Childhood emotional abuse is the deliberate or reckless infliction of emotional distress that significantly influences a child’s emotional development. This occurs most often in the home when a parent, caregiver, sibling, or parent behaves in a threatening, humiliating, and aggressive manner. It can range from abandonment to rejection, to constant criticism and lack of affection.
Identifying when a child is experiencing psychological abuse can be very difficult. The effects can be detrimental to the child who becomes a healthy and well-adjusted adult. An abused or emotionally neglected child may be slow to learn to walk and talk, to be passive and unable to remain spontaneous, to have difficulty developing intimate relationships, to be easily distracted and to have difficulties or problems. Bad results at school.

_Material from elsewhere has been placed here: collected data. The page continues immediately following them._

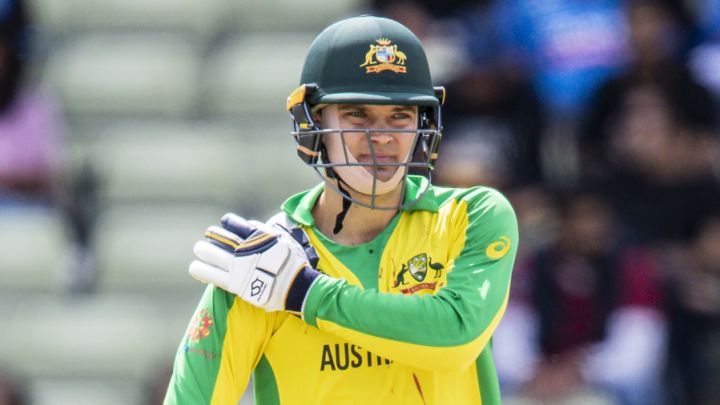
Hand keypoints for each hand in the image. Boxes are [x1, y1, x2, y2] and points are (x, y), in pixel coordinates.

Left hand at [189, 213, 321, 311]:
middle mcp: (244, 249)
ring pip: (213, 255)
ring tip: (199, 250)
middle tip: (207, 239)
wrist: (297, 286)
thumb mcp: (285, 241)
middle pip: (221, 238)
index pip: (236, 225)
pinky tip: (194, 268)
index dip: (227, 223)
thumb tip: (253, 226)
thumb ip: (268, 232)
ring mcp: (238, 266)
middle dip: (212, 237)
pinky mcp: (234, 283)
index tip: (223, 225)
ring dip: (203, 251)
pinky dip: (201, 271)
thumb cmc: (294, 264)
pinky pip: (213, 275)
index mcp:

Children must be loved, loyal, disciplined, encouraged and protected by their loved ones. An important element of a child’s normal development is moral awareness, the acquisition of a sense of right and wrong, and the ability to follow the rules or norms. Children who grow up in an environment without love and constantly threatened often lack self-esteem, moral conscience, and remorse.
If you are worried about a child you know, you may be able to help him talk about it. However, it is not always easy for the child to talk to someone, especially if the person causing emotional distress is a parent or caregiver. If the child is at school, you can suggest speaking with a teacher. The child may feel more comfortable talking to someone who sees regularly. You can also contact the school or local social services for more information and advice.
If you know the parents or caregiver well, you can also talk to them and suggest ways to help them. Many parents can treat their children inappropriately because they are stressed and feel they are losing control. You may suggest talking with a health visitor who could help you if you have difficulty managing a home with children.